I was using passive at the time. My humidor's were in the upper level of the house, the brown out lasted long enough to kill the AC and temps in the house shot up like a rocket, one of the hottest days in Cinci in a long time. Power kept browning then dying over and over.
Thought nothing of it, but when I was going for some CCs later I saw a beetle actually flying inside the humi. Seeing stick after stick with holes in them I took every stick out of the boxes and inspected them, removed the crawling bassard a I found then researched how to kill them and save my stock.

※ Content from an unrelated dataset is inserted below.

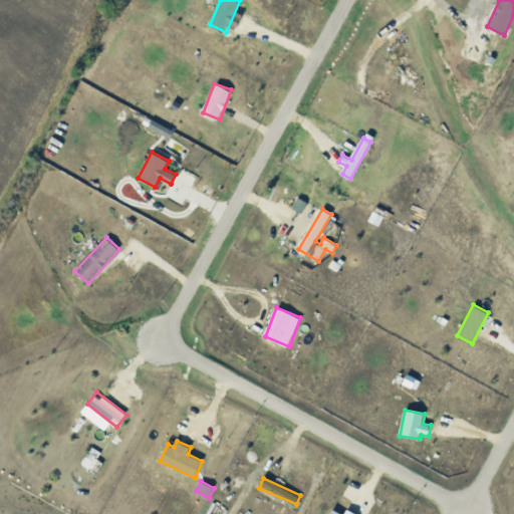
[(206,513),(223,513),(225,509),(211,504),(206,513)]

CCs are cultivated without the benefit of most pest control, too expensive in a poor country, so larvae on the leaf happens. Give enough sustained heat and runaway humidity and those little bassard come to life. For this very reason I keep them in their own separate humi from the rest of my collection.

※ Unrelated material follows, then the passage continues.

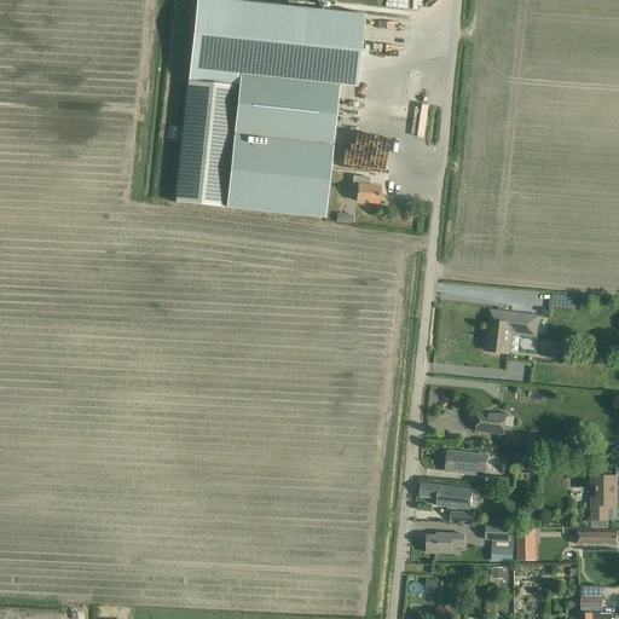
[(219,0),(196,0),(189,82),(237,87),(238,75),(289,81),(340,86),(357,88),(364,16),(219,0)]
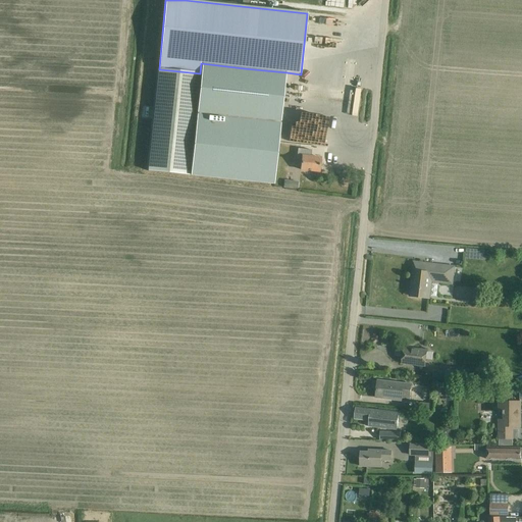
[(200,73),(190,175),(274,185),(286,72),(244,68),(201,63),(200,73)]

Pitched the damaged sticks and opted for the deep freeze method to kill off any others from hatching. Wrapped the entire box in paper towels, then plastic and froze the boxes four days, then to the fridge and slowly let them come to room temp while still wrapped and insulated. No more beetle issues after that.
I went to active humidification then moved all of my collection to the basement to keep them cool in the event of a repeat where all my sticks have gone ever since.
Perfect conditions in that part of the world, 70 deg and 70%, there you can literally leave cigars stored in the open air. Humidor's are for the rest of us poor SOBs in the rest of the world.